Observation of Negative Terahertz Photoconductivity in Large Area Type-II Dirac Semimetal PtTe2

As a newly emergent type-II Dirac semimetal, platinum telluride (PtTe2) stands out from other two dimensional noble-transition-metal dichalcogenides for the unique band structure and novel physical properties, and has been studied extensively. However, the ultrafast response of low energy quasiparticle excitation in terahertz frequency remains nearly unexplored yet. Herein, we employ optical pump-terahertz probe (OPTP) spectroscopy to systematically study the photocarrier dynamics of PtTe2 thin films with varying pump fluence, temperature, and film thickness.

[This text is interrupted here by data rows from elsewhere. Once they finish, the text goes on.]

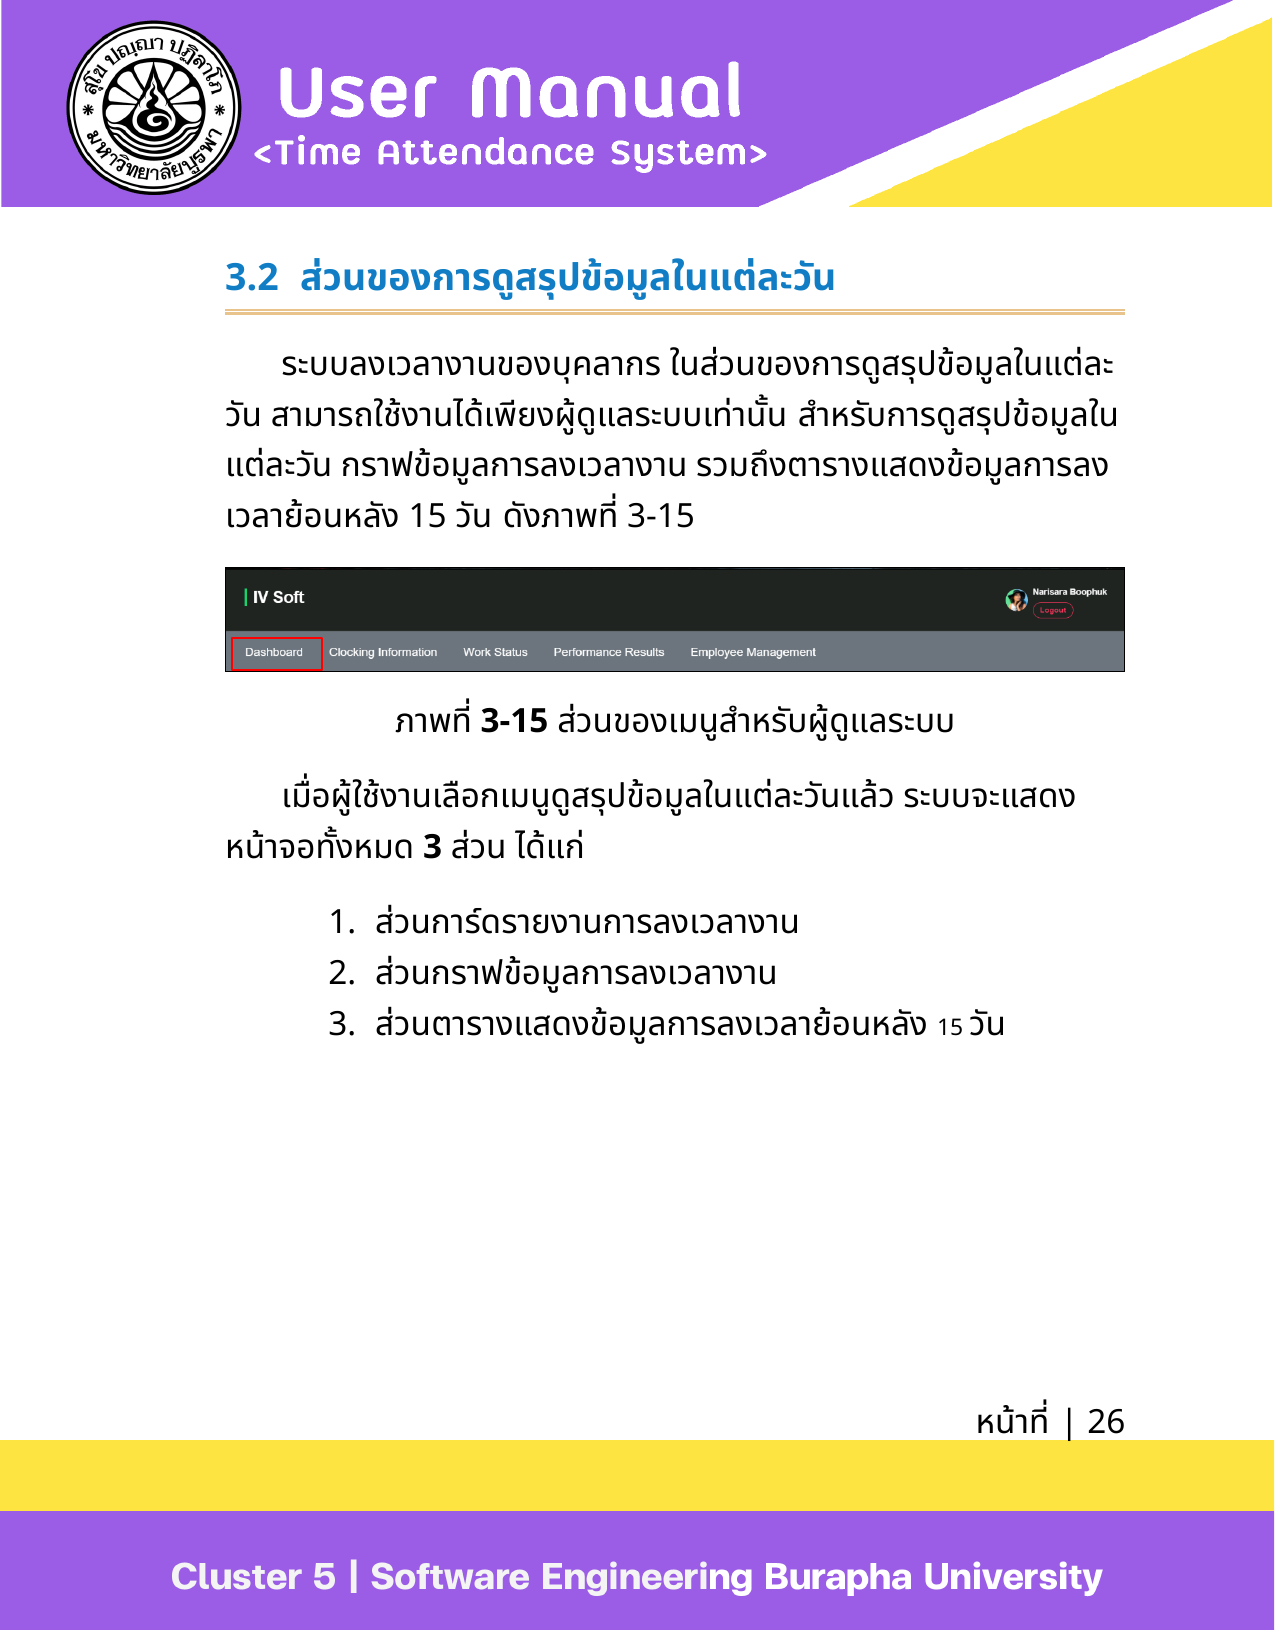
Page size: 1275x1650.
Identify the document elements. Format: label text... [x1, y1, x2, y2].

text ระบบลงเวลางานของบุคลากร ในส่วนของการดูสรุปข้อมูลในแต่ละวัน สามารถใช้งานได้เพียงผู้ดูแลระบบเท่านั้น สำหรับการดูสรุปข้อมูลในแต่ละวัน กราฟข้อมูลการลงเวลางาน รวมถึงตารางแสดงข้อมูลการลงเวลาย้อนหลัง 15 วัน ดังภาพที่ 3-15 [225, 340, 1125, 542]
list ส่วนการ์ดรายงานการลงเวลางาน [328, 898, 1125, 949]
picture [226, 568, 1124, 671]
text ภาพที่ 3-15 ส่วนของเมนูสำหรับผู้ดูแลระบบ [225, 696, 1125, 747]
list ส่วนกราฟข้อมูลการลงเวลางาน [328, 949, 1125, 999]
picture [0, 1438, 1275, 1630]
picture [233, 639, 321, 669]
text เมื่อผู้ใช้งานเลือกเมนูดูสรุปข้อมูลในแต่ละวันแล้ว ระบบจะแสดงหน้าจอทั้งหมด 3 ส่วน ได้แก่ [225, 772, 1125, 873]
list ส่วนตารางแสดงข้อมูลการลงเวลาย้อนหลัง 15 วัน [328, 999, 1125, 1050]
subtitle ส่วนของการดูสรุปข้อมูลในแต่ละวัน [225, 250, 1125, 309]
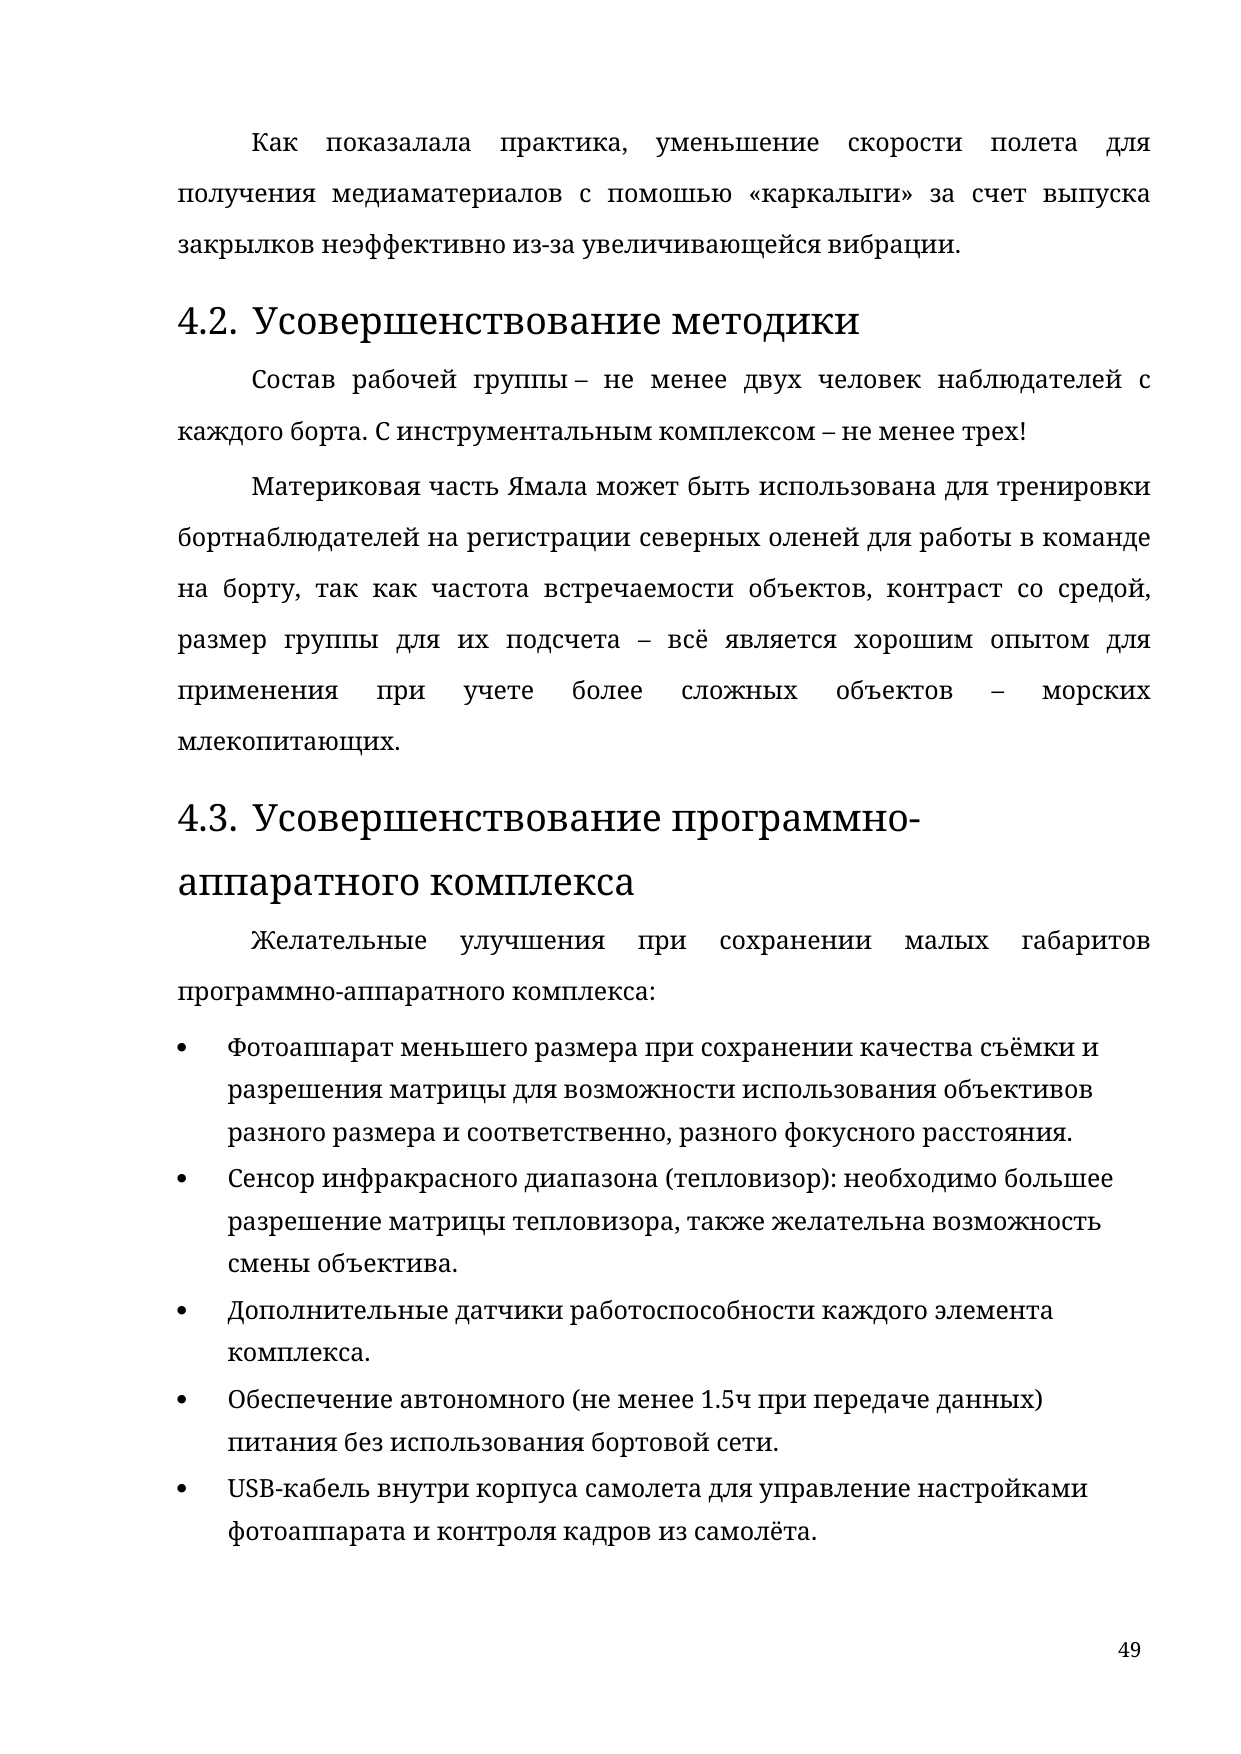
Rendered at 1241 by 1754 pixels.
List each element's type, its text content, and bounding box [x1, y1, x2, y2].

text Желательные улучшения при сохранении малых габаритов программно-аппаратного комплекса: [177, 923, 1152, 1008]
list USB-кабель внутри корпуса самолета для управление настройками фотоаппарата и контроля кадров из самолёта. [177, 1471, 1152, 1547]
subtitle Усовершенствование методики [177, 294, 1152, 345]
list Дополнительные датчики работоспособности каждого элемента комплекса. [177, 1293, 1152, 1369]
text Материковая часть Ямала может быть использована для тренировки бортнаблюдателей на регистрации северных оленей для работы в команде на борту, так как частота встречаемости объектов, контраст со средой, размер группы для их подсчета – всё является хорошим опытом для применения при учете более сложных объектов – морских млекопитающих. [177, 468, 1152, 758]
list Сенсор инфракрасного диапазона (тепловизор): необходимо большее разрешение матрицы тепловизора, также желательна возможность смены объектива. [177, 1161, 1152, 1280]
list Фотоаппарат меньшего размера при сохранении качества съёмки и разрешения матрицы для возможности использования объективов разного размера и соответственно, разного фокусного расстояния. [177, 1029, 1152, 1148]
text Состав рабочей группы – не менее двух человек наблюдателей с каждого борта. С инструментальным комплексом – не менее трех! [177, 362, 1152, 447]
text Как показалала практика, уменьшение скорости полета для получения медиаматериалов с помошью «каркалыги» за счет выпуска закрылков неэффективно из-за увеличивающейся вибрации. [177, 124, 1152, 261]
subtitle Усовершенствование программно-аппаратного комплекса [177, 791, 1152, 906]
list Обеспечение автономного (не менее 1.5ч при передаче данных) питания без использования бортовой сети. [177, 1382, 1152, 1458]
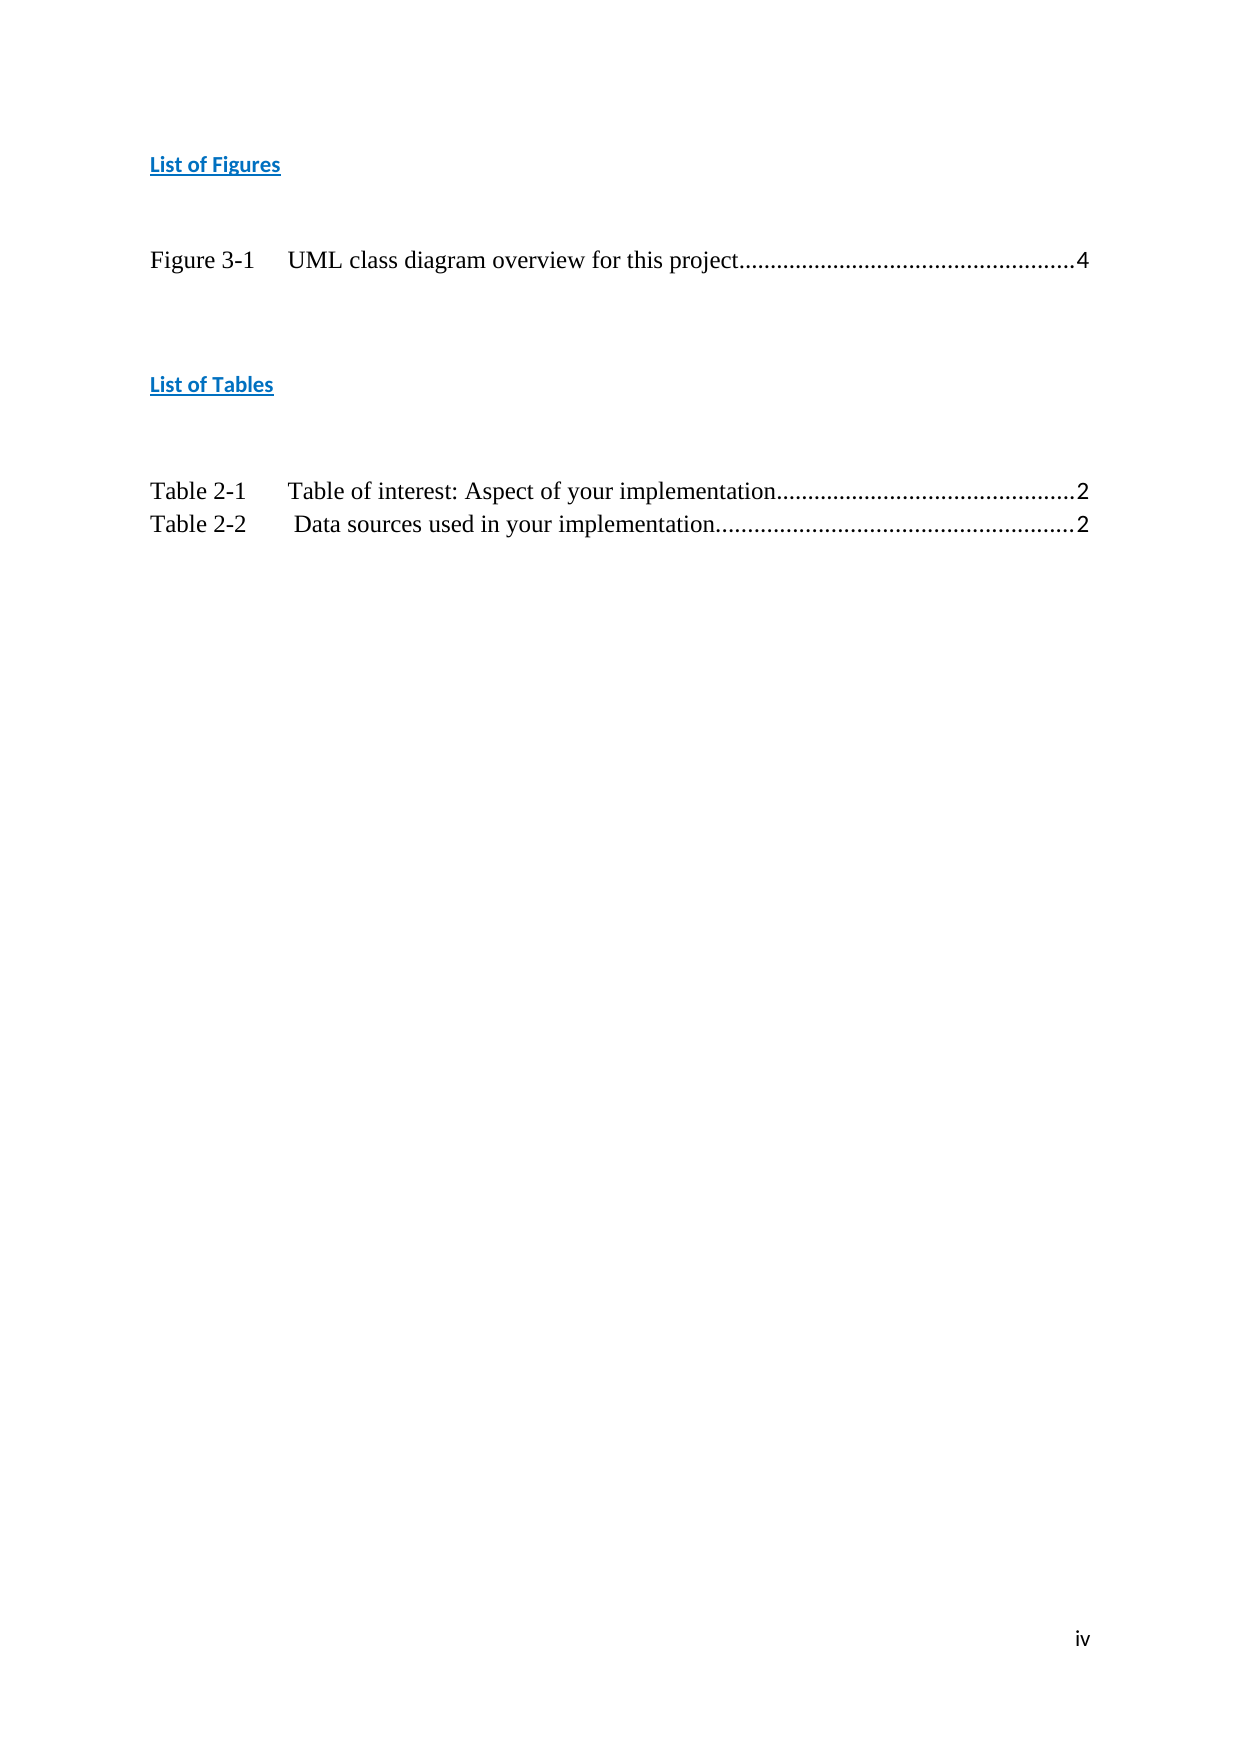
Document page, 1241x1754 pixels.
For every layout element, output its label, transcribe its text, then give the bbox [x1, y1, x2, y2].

text Figure 3-1 UML class diagram overview for this project. 4 [150, 244, 1090, 274]
subtitle List of Tables [150, 370, 1090, 398]
subtitle List of Figures [150, 150, 1090, 178]
text Table 2-1 Table of interest: Aspect of your implementation 2 [150, 475, 1090, 506]
text Table 2-2 Data sources used in your implementation 2 [150, 508, 1090, 539]
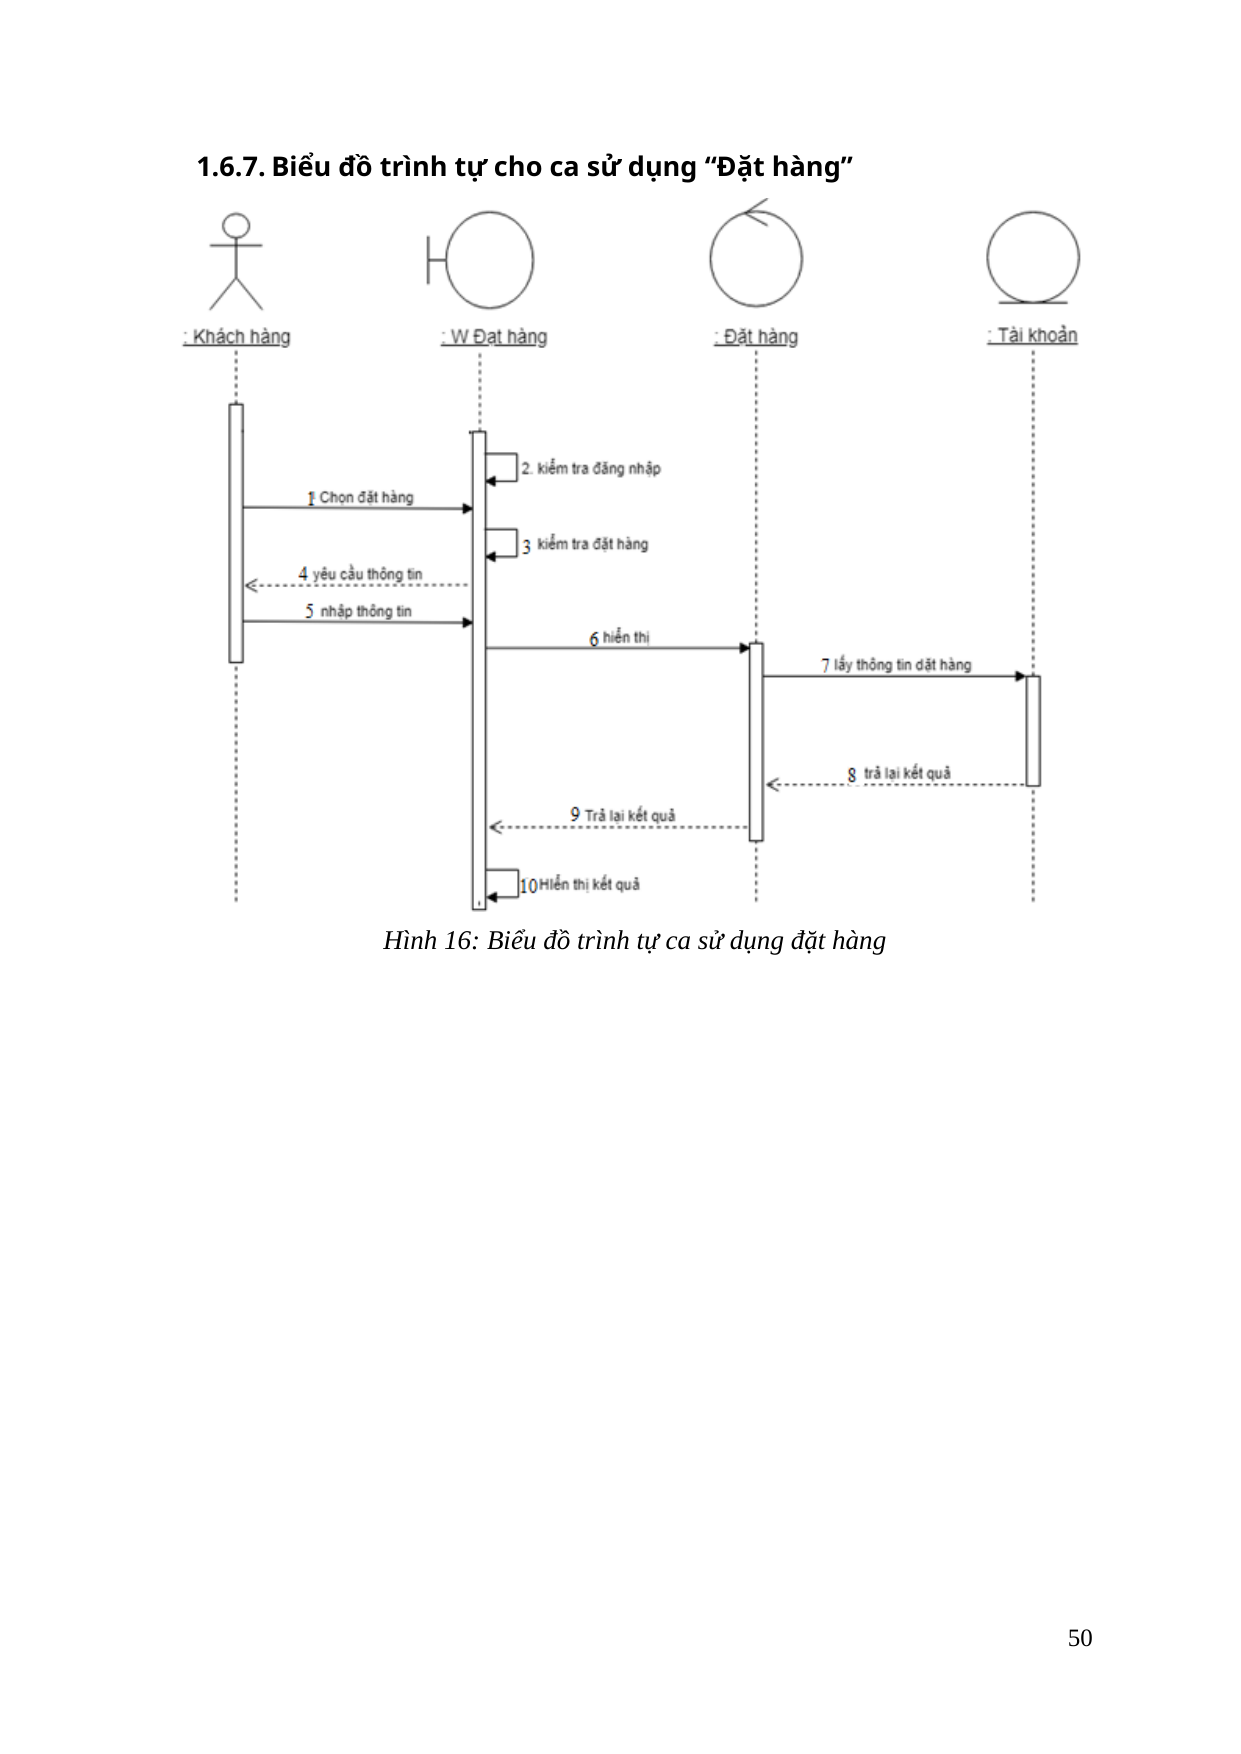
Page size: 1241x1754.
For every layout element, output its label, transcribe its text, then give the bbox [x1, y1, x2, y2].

text Hình 16: Biểu đồ trình tự ca sử dụng đặt hàng [177, 924, 1092, 955]
subtitle Biểu đồ trình tự cho ca sử dụng “Đặt hàng” [196, 148, 1092, 184]
picture [177, 198, 1093, 912]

Upon photoexcitation the terahertz photoconductivity (PC) of PtTe2 films shows abrupt increase initially, while the terahertz PC changes into negative value in a subpicosecond timescale, followed by a prolonged recovery process that lasted a few nanoseconds. The magnitude of both positive and negative terahertz PC response shows strongly pump fluence dependence. We assign the unusual negative terahertz PC to the formation of small polaron due to the strong electron-phonon (e-ph) coupling, which is further substantiated by temperature and film thickness dependent measurements. Moreover, our investigations give a subpicosecond timescale of simultaneous carrier cooling and polaron formation. The present study provides deep insights into the underlying dynamics evolution mechanisms of photocarrier in type-II Dirac semimetal upon photoexcitation, which is of crucial importance for designing PtTe2-based optoelectronic devices.

Automated summary

In this study, the photocarrier dynamics of PtTe2 thin films were systematically studied using optical pump-terahertz probe spectroscopy. The research revealed unusual behaviors of terahertz photoconductivity and provided insights into simultaneous carrier cooling and polaron formation on a subpicosecond timescale. These findings are crucial for the design of optoelectronic devices based on PtTe2.